いかがわしい言い方に聞こえるかも知れないが、手から水をジョボジョボと、瓶に注ぎ入れている場面を撮っているだけである。
何か他のものを想像した人の心こそが邪である。
「大勢に見られるのは恥ずかしいのですが……」
「控えめなスキールニルは可愛いなぁ、もう! ほら、カメラに向かってピースしよう、ピース!」
「なぜ?」
「何となく」
その日はいつにも増して売れ行きが好調なのが予想出来た。
……と、ふざけた事ばかりをしているのではない。
これは客寄せの一つで、良い宣伝になった。
こちらから広告費を出さずに、勝手に誰かが宣伝してくれるためである。
そこから、本当に売りたい街の手作り品ブランドを売っていく。
さすがに工房一つでは間に合わないので、街全体、腕利きの職人なら別の街からも取り寄せる。

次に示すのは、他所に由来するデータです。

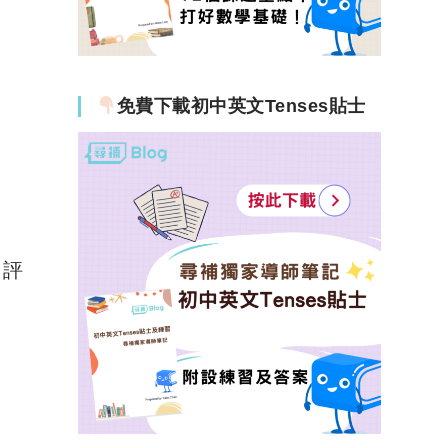
免費下載初中英文Tenses貼士
力評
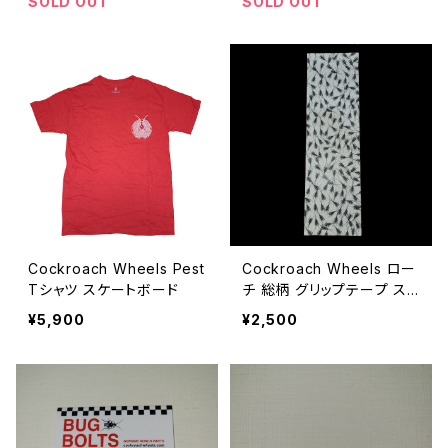
SOLD OUT
SOLD OUT
Cockroach Wheels Pest
Cockroach Wheels ロー
Tシャツ スケートボード
チ 総柄 グリップテープ ス
ケートボード
¥5,900
¥2,500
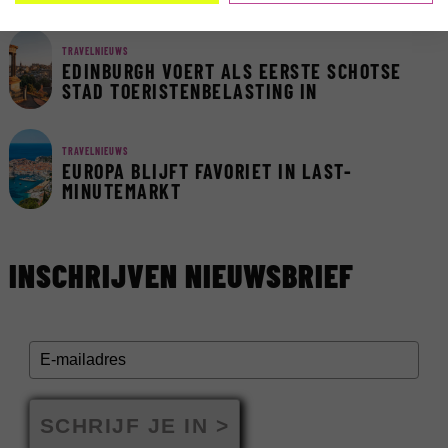
TRAVELNIEUWS
EDINBURGH VOERT ALS EERSTE SCHOTSE
STAD TOERISTENBELASTING IN
TRAVELNIEUWS
EUROPA BLIJFT FAVORIET IN LAST-
MINUTEMARKT
INSCHRIJVEN NIEUWSBRIEF
SCHRIJF JE IN >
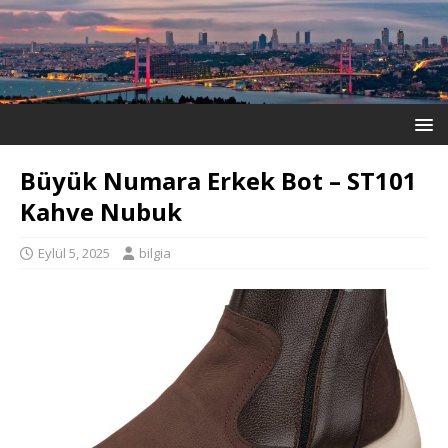
Büyük Numara Erkek Bot – ST101
Kahve Nubuk
Eylül 5, 2025
bilgia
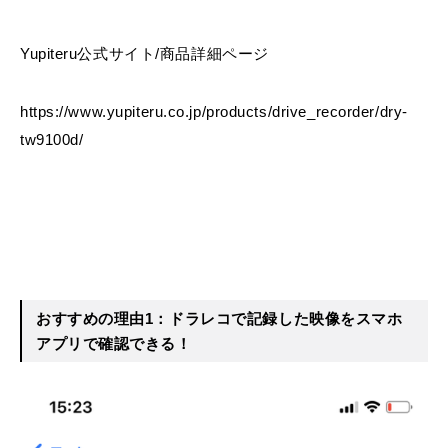
Yupiteru公式サイト/商品詳細ページ
https://www.yupiteru.co.jp/products/drive_recorder/dry-
tw9100d/
おすすめの理由1：ドラレコで記録した映像をスマホ
アプリで確認できる！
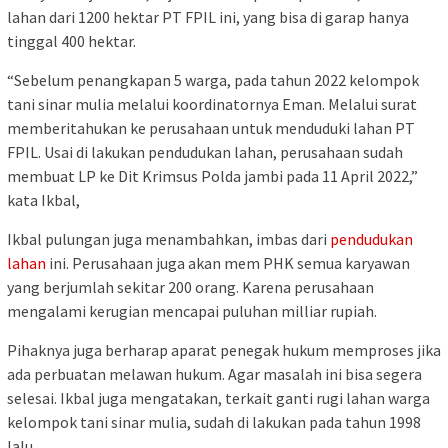
lahan dari 1200 hektar PT FPIL ini, yang bisa di garap hanya
tinggal 400 hektar.
“Sebelum penangkapan 5 warga, pada tahun 2022 kelompok
tani sinar mulia melalui koordinatornya Eman. Melalui surat
memberitahukan ke perusahaan untuk menduduki lahan PT
FPIL. Usai di lakukan pendudukan lahan, perusahaan sudah
membuat LP ke Dit Krimsus Polda jambi pada 11 April 2022,”
kata Ikbal,
Ikbal pulungan juga menambahkan, imbas dari
pendudukan
lahan
ini. Perusahaan juga akan mem PHK semua karyawan
yang berjumlah sekitar 200 orang. Karena perusahaan
mengalami kerugian mencapai puluhan milliar rupiah.
Pihaknya juga berharap aparat penegak hukum memproses jika
ada perbuatan melawan hukum. Agar masalah ini bisa segera
selesai. Ikbal juga mengatakan, terkait ganti rugi lahan warga
kelompok tani sinar mulia, sudah di lakukan pada tahun 1998
lalu.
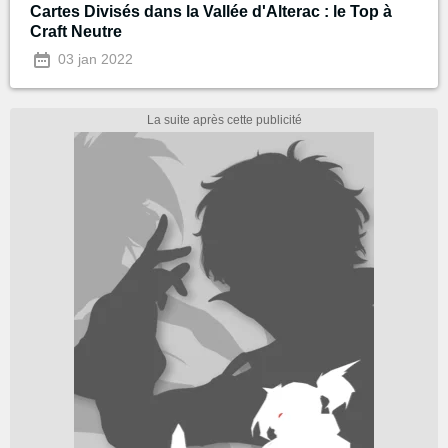
Cartes Divisés dans la Vallée d'Alterac : le Top à
Craft Neutre
03 jan 2022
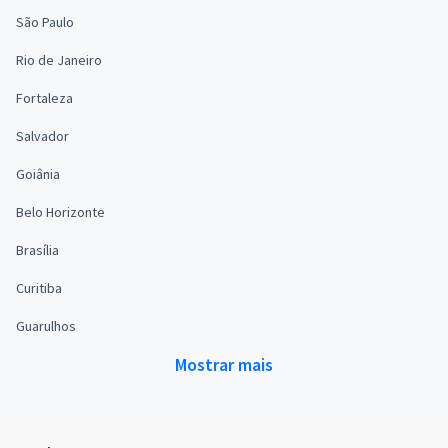
São Paulo
Rio de Janeiro
Fortaleza
Salvador
Goiânia
Belo Horizonte
Brasília
Curitiba
Guarulhos
Mostrar mais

手を抜けばもっと量産も可能だが、あまり多く流通させても数や質の問題でダメになる。
あくまでブランドとは、徐々に育てていくものである。
それに、今回はヨトゥンヘイムが協力してくれてるので、消費者の手に届くまでが非常にスムーズなため、余裕があったのも大きい。
この小娘一人が、何でもかんでも──というのも無理な話だ。
結局はスリュムちゃんにも頼っているが、それくらいはバチも当たらないだろう。
「あ、このペースだともう明日の分のガラス瓶が……」
「オッケー。あたしが追加発注してくるよ。魔術師のおっちゃんがやってるガラス屋でいいんだよね?」
「そのガラス屋ですね。風璃さん頼みました」
工房では、雑用くらいしかやる事がないので丁度良い。
この戦場での主役は職人達で、あたしは脇役に徹する。
「ランちゃん、散歩がてら一緒にいこっか」
足下に付いてくる相棒と一緒に、工房からガラス屋を目指した。